Department of Psychosis Studies, Institute of Psychiatry, Psychology & Neuroscience, King's College, London, UK.
Department of General Psychology, University of Padova, Padova, Italy.
Transl Psychiatry. 2020 Apr 20;10(1):107. doi: 10.1038/s41398-020-0798-6.
A pivotal aim of psychiatric and neurological research is to promote the translation of the findings into clinical practice to improve diagnostic and prognostic assessment of individual patients. Structural neuroimaging holds much promise, with neuroanatomical measures accounting for up to 40% of the variance in clinical outcome. Building on these findings, a number of imaging-based clinical tools have been developed to make diagnostic and prognostic inferences about individual patients from their structural Magnetic Resonance Imaging scans. This systematic review describes and compares the technical characteristics of the available tools, with the aim to assess their translational potential into real-world clinical settings. The results reveal that a total of eight tools. All of these were specifically developed for neurological disorders, and as such are not suitable for application to psychiatric disorders. Furthermore, most of the tools were trained and validated in a single dataset, which can result in poor generalizability, or using a small number of individuals, which can cause overoptimistic results. In addition, all of the tools rely on two strategies to detect brain abnormalities in single individuals, one based on univariate comparison, and the other based on multivariate machine-learning algorithms. We discuss current barriers to the adoption of these tools in clinical practice and propose a checklist of pivotal characteristics that should be included in an "ideal" neuroimaging-based clinical tool for brain disorders.

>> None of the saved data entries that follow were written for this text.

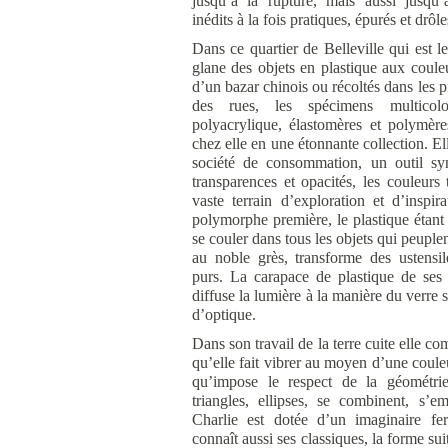
jusqu’à la rupture, mais aussi jusqu’
inédits à la fois pratiques, épurés et drôle
Dans ce quartier de Belleville qui est l
glane des objets en plastique aux couleu
d’un bazar chinois ou récoltés dans les 
des rues, les spécimens multicol
polyacrylique, élastomères et polymèr
chez elle en une étonnante collection. El
société de consommation, un outil sy
transparences et opacités, les couleurs 
vaste terrain d’exploration et d’inspir
polymorphe première, le plastique étant 
se couler dans tous les objets qui peuplen
au noble grès, transforme des ustensile
purs. La carapace de plastique de ses
diffuse la lumière à la manière du verre 
d’optique.
Dans son travail de la terre cuite elle co
qu’elle fait vibrer au moyen d’une couleu
qu’impose le respect de la géométrie
triangles, ellipses, se combinent, s’
Charlie est dotée d’un imaginaire fer
connaît aussi ses classiques, la forme sui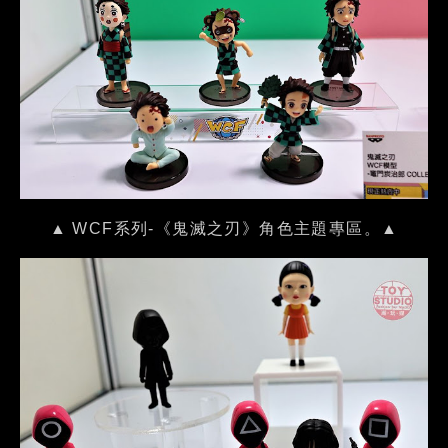
▲ WCF系列-《鬼滅之刃》角色主題專區。▲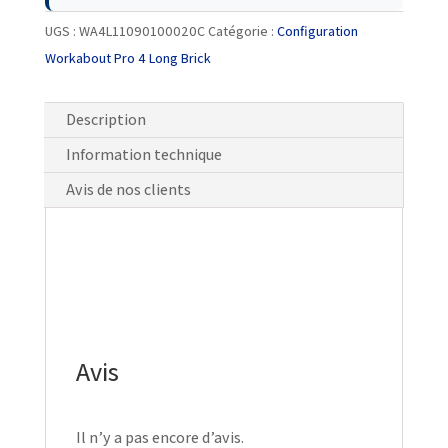
UGS :
WA4L11090100020C
Catégorie :
Configuration
Workabout Pro 4 Long Brick
Description
Information technique
Avis de nos clients
Avis
Il n’y a pas encore d’avis.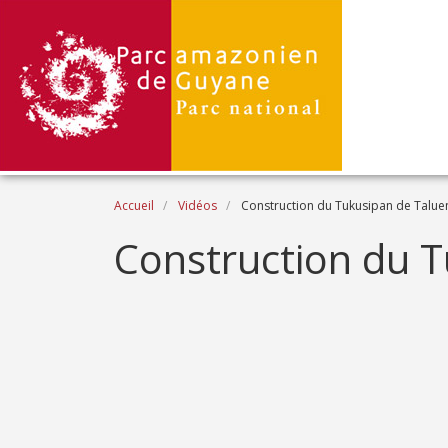
Aller au contenu principal
Fil d'Ariane
Accueil
Vidéos
Construction du Tukusipan de Talue
Name
Construction du T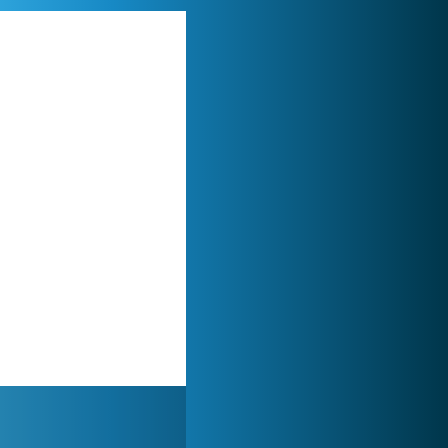
Zoo 2: Animal Park
244 949x
World of Tanks
1 822 570x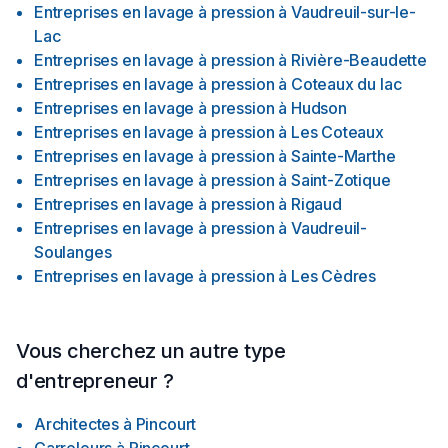
Entreprises en lavage à pression
à
Vaudreuil-sur-le-
Lac
Entreprises en lavage à pression
à
Rivière-Beaudette
Entreprises en lavage à pression
à
Coteaux du lac
Entreprises en lavage à pression
à
Hudson
Entreprises en lavage à pression
à
Les Coteaux
Entreprises en lavage à pression
à
Sainte-Marthe
Entreprises en lavage à pression
à
Saint-Zotique
Entreprises en lavage à pression
à
Rigaud
Entreprises en lavage à pression
à
Vaudreuil-
Soulanges
Entreprises en lavage à pression
à
Les Cèdres
Vous cherchez un autre type
d'entrepreneur ?
Architectes
à
Pincourt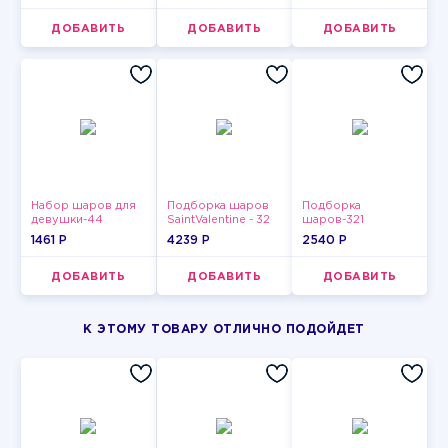
ДОБАВИТЬ
ДОБАВИТЬ
ДОБАВИТЬ
Набор шаров для
Подборка шаров
Подборка
девушки-44
SaintValentine - 32
шаров-321
1461 P
4239 P
2540 P
ДОБАВИТЬ
ДОБАВИТЬ
ДОБАВИТЬ
К ЭТОМУ ТОВАРУ ОТЛИЧНО ПОДОЙДЕТ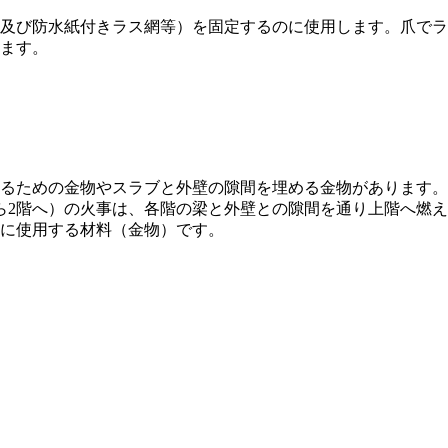
及び防水紙付きラス網等）を固定するのに使用します。爪でラ
ます。
るための金物やスラブと外壁の隙間を埋める金物があります。
ら2階へ）の火事は、各階の梁と外壁との隙間を通り上階へ燃
に使用する材料（金物）です。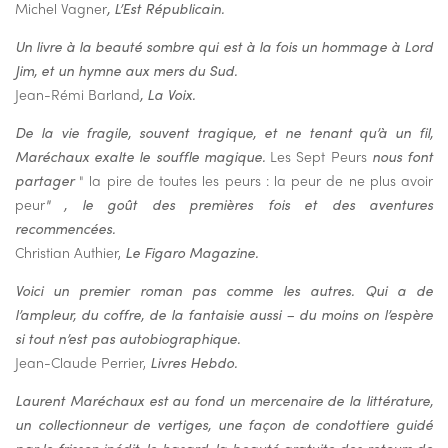
Michel Vagner
, L’Est Républicain.
Un livre à la beauté sombre qui est à la fois un hommage à Lord
Jim, et un hymne aux mers du Sud.
Jean-Rémi Barland
, La Voix.
De la vie fragile, souvent tragique, et ne tenant qu’à un fil,
Maréchaux exalte le souffle magique.
Les Sept Peurs
nous font
partager
" la pire de toutes les peurs : la peur de ne plus avoir
peur
" , le goût des premières fois et des aventures
recommencées.
Christian Authier,
Le Figaro Magazine.
Voici un premier roman pas comme les autres. Qui a de
l’ampleur, du coffre, de la fantaisie aussi – du moins on l’espère
si tout n’est pas autobiographique.
Jean-Claude Perrier,
Livres Hebdo.
Laurent Maréchaux est au fond un mercenaire de la littérature,
un collectionneur de vertiges, une façon de condottiere guidé
par le frisson inédit, le hasard, la beauté gratuite des retours de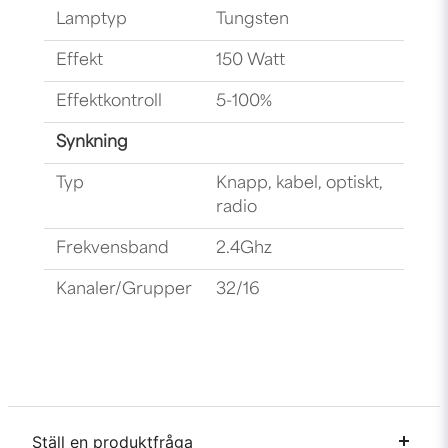
Lamptyp
Tungsten
Effekt
150 Watt
Effektkontroll
5-100%
Synkning
Typ
Knapp, kabel, optiskt,
radio
Frekvensband
2.4Ghz
Kanaler/Grupper
32/16
Ställ en produktfråga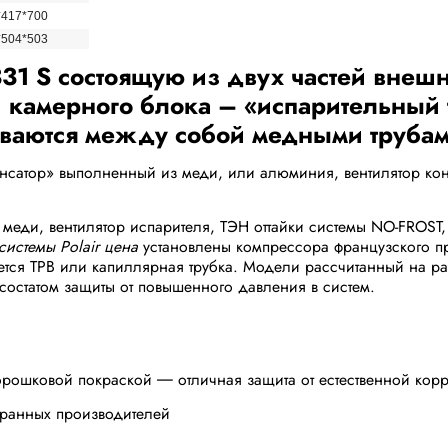
*417*700
*504*503
331 S состоящую из двух частей внеш
и камерного блока – «испарительный
аются между собой медными трубам
сатор» выполненный из меди, или алюминия, вентилятор конд
 меди, вентилятор испарителя, ТЭН оттайки системы NO-FROST, 
-системы Polair цена
установлены компрессора французского про
ется ТРВ или капиллярная трубка. Модели рассчитанный на ра
статом защиты от повышенного давления в систем.
шковой покраской ― отличная защита от естественной кор
анных производителей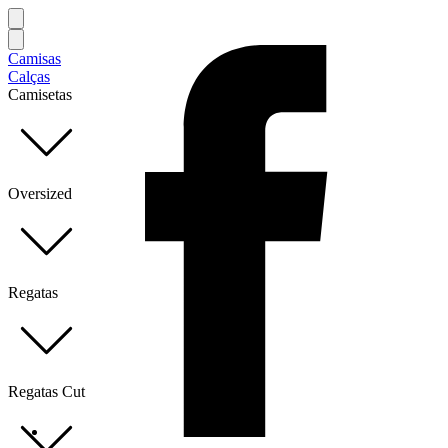
Camisas
Calças
Camisetas
Oversized
Regatas
Regatas Cut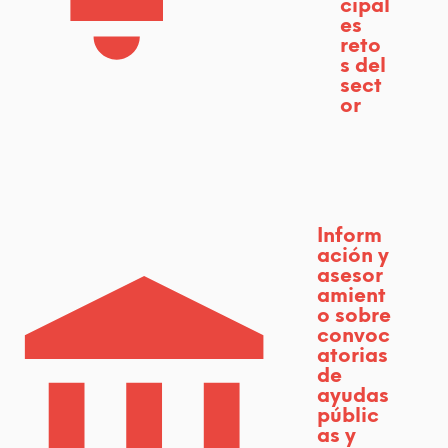
cipal
es
reto
s del
sect
or
Inform
ación y
asesor
amient
o sobre
convoc
atorias
de
ayudas
públic
as y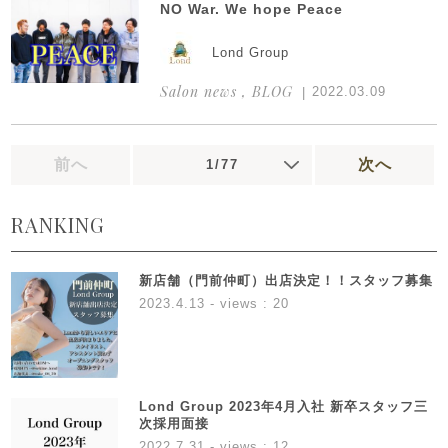
NO War. We hope Peace
Lond Group
Salon news , BLOG
2022.03.09
前へ
次へ
1/77
RANKING
新店舗（門前仲町）出店決定！！スタッフ募集
2023.4.13
- views : 20
Lond Group 2023年4月入社 新卒スタッフ三
次採用面接
2022.7.31
- views : 12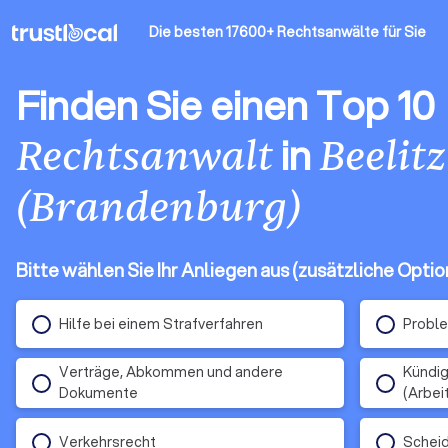
Die besten 17600+ Rechtsanwälte
für Sie
Finden Sie einen Top 10
in
Rechtsanwalt
Beelitz
(Brandenburg)
Bitte wählen Sie Ihr Anliegen aus (zusätzliche Opti
Hilfe bei einem Strafverfahren
Proble
Verträge, Abkommen und andere
Kündig
Dokumente
(Arbei
Verkehrsrecht
Schei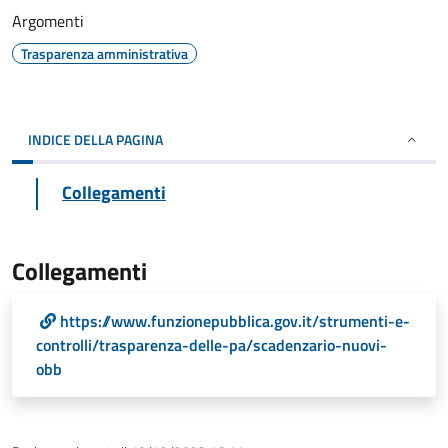
Argomenti
Trasparenza amministrativa
INDICE DELLA PAGINA
Collegamenti
Collegamenti
https://www.funzionepubblica.gov.it/strumenti-e-
controlli/trasparenza-delle-pa/scadenzario-nuovi-
obb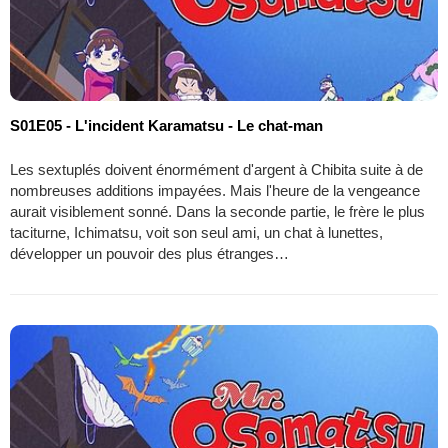
S01E05 - L'incident Karamatsu - Le chat-man
Les sextuplés doivent énormément d'argent à Chibita suite à de
nombreuses additions impayées. Mais l'heure de la vengeance
aurait visiblement sonné. Dans la seconde partie, le frère le plus
taciturne, Ichimatsu, voit son seul ami, un chat à lunettes,
développer un pouvoir des plus étranges…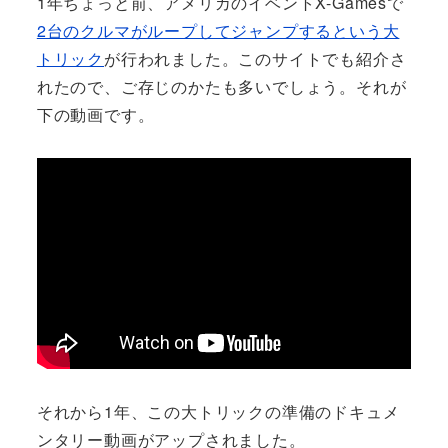
1年ちょっと前、アメリカのイベントX-Gamesで
2台のクルマがループしてジャンプするという大
トリック
が行われました。このサイトでも紹介さ
れたので、ご存じのかたも多いでしょう。それが
下の動画です。
それから1年、この大トリックの準備のドキュメ
ンタリー動画がアップされました。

精神科和神经科研究的一个关键目标是促进研究结果转化为临床实践,以改善对个体患者的诊断和预后评估。结构神经影像学具有很大的潜力,神经解剖学测量解释了高达 40%的临床结果的差异。在此基础上,已经开发了一些基于影像学的临床工具,以便从他们的结构磁共振成像扫描中对个体患者进行诊断和预后推断。本系统评价描述并比较了现有工具的技术特点,目的是评估它们在现实临床环境中的转化潜力。结果显示,共有 8 种工具。所有这些工具都是专门为神经疾病开发的,因此不适合应用于精神疾病。此外,大多数工具都是在单个数据集上进行训练和验证的,这可能导致推广性差,或者使用少数个体,这可能导致结果过于乐观。此外,所有工具都依赖于两种策略来检测单个个体的大脑异常,一种基于单变量比较,另一种基于多变量机器学习算法。我们讨论了在临床实践中采用这些工具的当前障碍,并提出了一个理想的基于神经影像学的脑疾病临床工具应包含的关键特征清单。